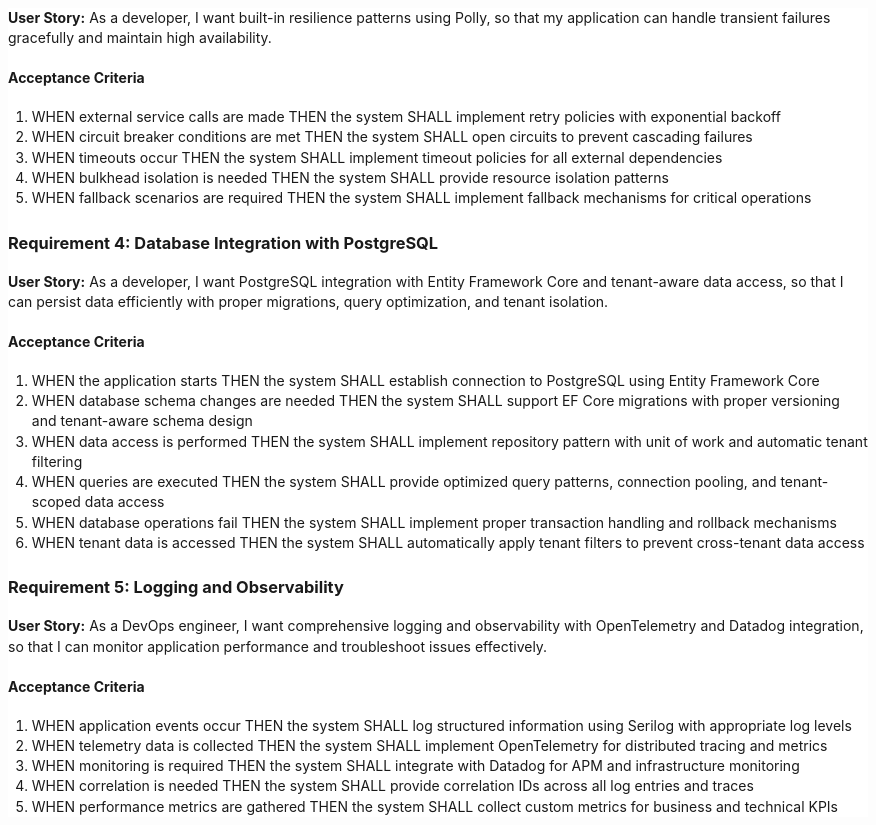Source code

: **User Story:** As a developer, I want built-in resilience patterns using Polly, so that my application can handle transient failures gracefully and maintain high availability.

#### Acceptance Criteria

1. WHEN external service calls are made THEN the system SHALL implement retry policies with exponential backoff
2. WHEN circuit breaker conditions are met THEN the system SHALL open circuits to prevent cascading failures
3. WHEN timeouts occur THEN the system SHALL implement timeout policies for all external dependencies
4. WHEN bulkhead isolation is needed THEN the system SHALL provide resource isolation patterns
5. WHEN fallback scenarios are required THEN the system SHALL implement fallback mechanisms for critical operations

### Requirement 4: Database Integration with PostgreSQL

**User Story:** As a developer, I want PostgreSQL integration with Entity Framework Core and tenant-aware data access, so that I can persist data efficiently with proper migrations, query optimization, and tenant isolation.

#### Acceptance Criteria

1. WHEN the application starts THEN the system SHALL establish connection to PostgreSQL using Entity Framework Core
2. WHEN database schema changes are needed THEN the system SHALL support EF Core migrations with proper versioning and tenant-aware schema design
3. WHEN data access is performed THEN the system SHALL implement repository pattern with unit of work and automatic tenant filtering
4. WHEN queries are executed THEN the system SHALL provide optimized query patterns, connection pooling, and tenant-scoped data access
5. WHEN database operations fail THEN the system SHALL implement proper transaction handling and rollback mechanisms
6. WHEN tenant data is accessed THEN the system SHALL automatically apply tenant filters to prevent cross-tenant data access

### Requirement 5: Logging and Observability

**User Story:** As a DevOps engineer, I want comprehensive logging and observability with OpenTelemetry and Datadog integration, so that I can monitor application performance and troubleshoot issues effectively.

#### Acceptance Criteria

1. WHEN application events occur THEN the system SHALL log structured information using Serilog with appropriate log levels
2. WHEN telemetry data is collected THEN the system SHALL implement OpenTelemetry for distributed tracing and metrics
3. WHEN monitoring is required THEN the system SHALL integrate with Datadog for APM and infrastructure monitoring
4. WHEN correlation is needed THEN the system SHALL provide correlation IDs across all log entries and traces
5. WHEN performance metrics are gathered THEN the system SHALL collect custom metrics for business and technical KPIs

========================================

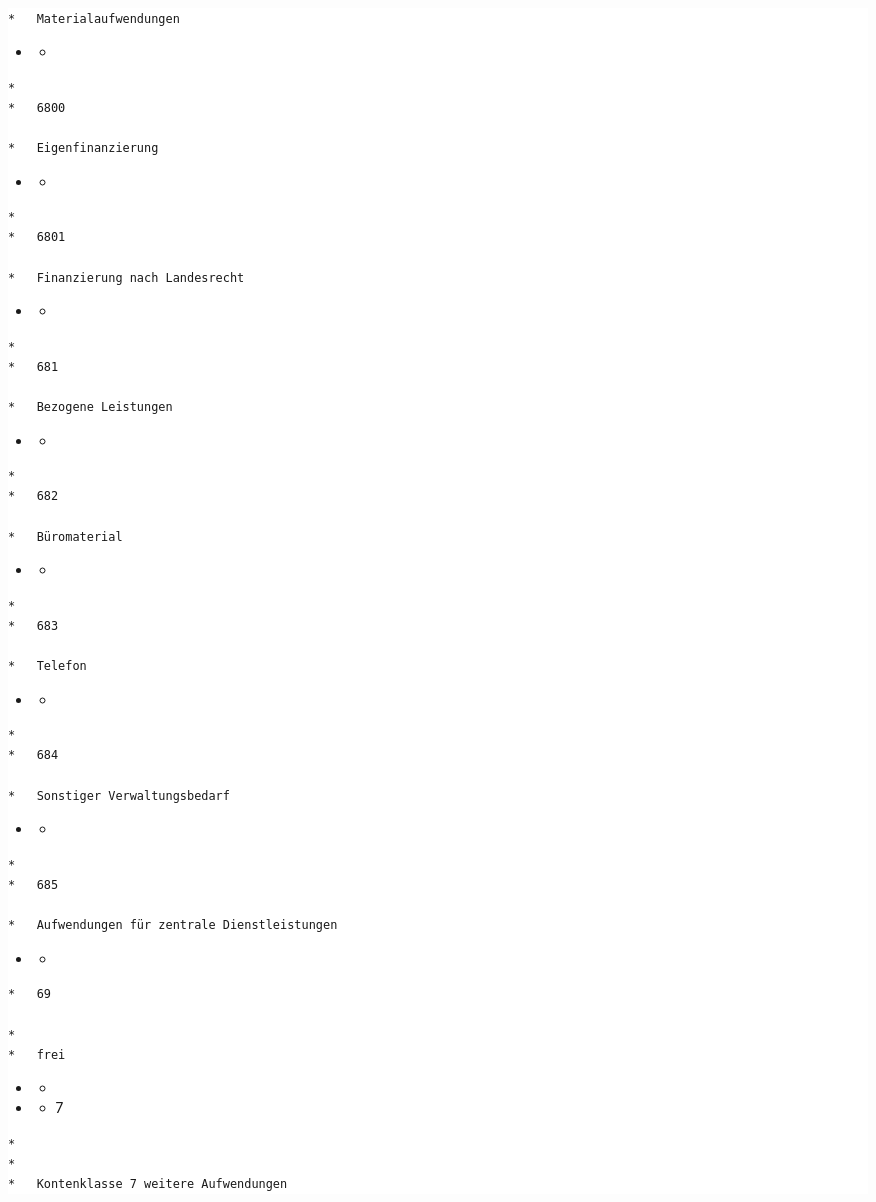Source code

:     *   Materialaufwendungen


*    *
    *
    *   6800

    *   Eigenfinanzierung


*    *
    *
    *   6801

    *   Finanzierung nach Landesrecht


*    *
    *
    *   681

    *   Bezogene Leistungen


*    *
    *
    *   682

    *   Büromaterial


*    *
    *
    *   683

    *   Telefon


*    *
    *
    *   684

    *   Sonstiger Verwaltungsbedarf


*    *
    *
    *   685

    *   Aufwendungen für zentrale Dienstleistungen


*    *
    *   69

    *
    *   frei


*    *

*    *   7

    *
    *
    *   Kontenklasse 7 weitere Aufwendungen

========================================

*About this task:*
Only one part of the material above is to be transcribed, namely the lines starting with the line that has "and tenant isolation." and going on through the line that has "4. WHEN queries", exactly as they stand.

*Exercise solution:*
**User Story:** As a developer, I want PostgreSQL integration with Entity Framework Core and tenant-aware data access, so that I can persist data efficiently with proper migrations, query optimization, and tenant isolation.

#### Acceptance Criteria

1. WHEN the application starts THEN the system SHALL establish connection to PostgreSQL using Entity Framework Core
2. WHEN database schema changes are needed THEN the system SHALL support EF Core migrations with proper versioning and tenant-aware schema design
3. WHEN data access is performed THEN the system SHALL implement repository pattern with unit of work and automatic tenant filtering
4. WHEN queries are executed THEN the system SHALL provide optimized query patterns, connection pooling, and tenant-scoped data access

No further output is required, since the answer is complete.